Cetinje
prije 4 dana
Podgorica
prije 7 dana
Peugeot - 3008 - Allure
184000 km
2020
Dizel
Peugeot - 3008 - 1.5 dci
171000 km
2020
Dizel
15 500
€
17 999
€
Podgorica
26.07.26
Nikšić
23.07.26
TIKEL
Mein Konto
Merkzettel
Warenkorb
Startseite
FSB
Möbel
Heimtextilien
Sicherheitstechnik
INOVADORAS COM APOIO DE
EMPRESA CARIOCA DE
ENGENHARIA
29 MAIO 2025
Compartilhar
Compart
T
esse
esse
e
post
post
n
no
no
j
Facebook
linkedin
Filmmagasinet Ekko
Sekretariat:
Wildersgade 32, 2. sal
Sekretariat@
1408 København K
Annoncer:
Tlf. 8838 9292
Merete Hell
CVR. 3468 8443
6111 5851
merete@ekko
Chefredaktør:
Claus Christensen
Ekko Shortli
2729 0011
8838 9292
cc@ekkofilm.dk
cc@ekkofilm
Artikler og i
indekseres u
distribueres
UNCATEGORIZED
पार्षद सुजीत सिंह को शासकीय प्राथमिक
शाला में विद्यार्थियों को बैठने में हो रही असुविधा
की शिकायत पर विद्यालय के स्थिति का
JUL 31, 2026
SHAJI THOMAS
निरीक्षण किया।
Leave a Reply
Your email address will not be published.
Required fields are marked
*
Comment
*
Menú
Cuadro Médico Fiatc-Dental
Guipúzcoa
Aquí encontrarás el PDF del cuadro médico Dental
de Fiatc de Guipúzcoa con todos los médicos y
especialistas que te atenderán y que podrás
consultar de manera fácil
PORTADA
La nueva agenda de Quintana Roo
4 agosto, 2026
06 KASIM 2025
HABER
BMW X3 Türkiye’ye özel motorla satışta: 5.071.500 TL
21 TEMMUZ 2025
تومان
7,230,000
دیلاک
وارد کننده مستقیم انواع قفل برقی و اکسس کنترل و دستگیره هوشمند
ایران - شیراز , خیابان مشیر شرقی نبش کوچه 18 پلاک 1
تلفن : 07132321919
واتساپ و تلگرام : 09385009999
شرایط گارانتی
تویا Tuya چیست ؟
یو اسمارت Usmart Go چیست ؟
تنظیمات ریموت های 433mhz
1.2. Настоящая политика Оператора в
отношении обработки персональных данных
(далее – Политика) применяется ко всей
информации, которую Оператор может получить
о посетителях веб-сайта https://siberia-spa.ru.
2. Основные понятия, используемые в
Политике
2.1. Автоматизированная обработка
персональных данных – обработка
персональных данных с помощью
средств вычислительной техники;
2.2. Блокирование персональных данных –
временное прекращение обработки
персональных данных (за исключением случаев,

────────────────────

Task prompt:
Please repeat the data above verbatim, all of it.

Result:
Cetinje
prije 4 dana
Podgorica
prije 7 dana
Peugeot - 3008 - Allure
184000 km
2020
Dizel
Peugeot - 3008 - 1.5 dci
171000 km
2020
Dizel
15 500
€
17 999
€
Podgorica
26.07.26
Nikšić
23.07.26
TIKEL
Mein Konto
Merkzettel
Warenkorb
Startseite
FSB
Möbel
Heimtextilien
Sicherheitstechnik
INOVADORAS COM APOIO DE
EMPRESA CARIOCA DE
ENGENHARIA
29 MAIO 2025
Compartilhar
Compart
T
esse
esse
e
post
post
n
no
no
j
Facebook
linkedin
Filmmagasinet Ekko
Sekretariat:
Wildersgade 32, 2. sal
Sekretariat@
1408 København K
Annoncer:
Tlf. 8838 9292
Merete Hell
CVR. 3468 8443
6111 5851
merete@ekko
Chefredaktør:
Claus Christensen
Ekko Shortli
2729 0011
8838 9292
cc@ekkofilm.dk
cc@ekkofilm
Artikler og i
indekseres u
distribueres
UNCATEGORIZED
पार्षद सुजीत सिंह को शासकीय प्राथमिक
शाला में विद्यार्थियों को बैठने में हो रही असुविधा
की शिकायत पर विद्यालय के स्थिति का
JUL 31, 2026
SHAJI THOMAS
निरीक्षण किया।
Leave a Reply
Your email address will not be published.
Required fields are marked
*
Comment
*
Menú
Cuadro Médico Fiatc-Dental
Guipúzcoa
Aquí encontrarás el PDF del cuadro médico Dental
de Fiatc de Guipúzcoa con todos los médicos y
especialistas que te atenderán y que podrás
consultar de manera fácil
PORTADA
La nueva agenda de Quintana Roo
4 agosto, 2026
06 KASIM 2025
HABER
BMW X3 Türkiye’ye özel motorla satışta: 5.071.500 TL
21 TEMMUZ 2025
تومان
7,230,000
دیلاک
وارد کننده مستقیم انواع قفل برقی و اکسس کنترل و دستگیره هوشمند
ایران - شیراز , خیابان مشیر شرقی نبش کوچه 18 پلاک 1
تلفن : 07132321919
واتساپ و تلگرام : 09385009999
شرایط گارانتی
تویا Tuya چیست ؟
یو اسمارت Usmart Go چیست ؟
تنظیمات ریموت های 433mhz
1.2. Настоящая политика Оператора в
отношении обработки персональных данных
(далее – Политика) применяется ко всей
информации, которую Оператор может получить
о посетителях веб-сайта https://siberia-spa.ru.
2. Основные понятия, используемые в
Политике
2.1. Автоматизированная обработка
персональных данных – обработка
персональных данных с помощью
средств вычислительной техники;
2.2. Блокирование персональных данных –
временное прекращение обработки
персональных данных (за исключением случаев,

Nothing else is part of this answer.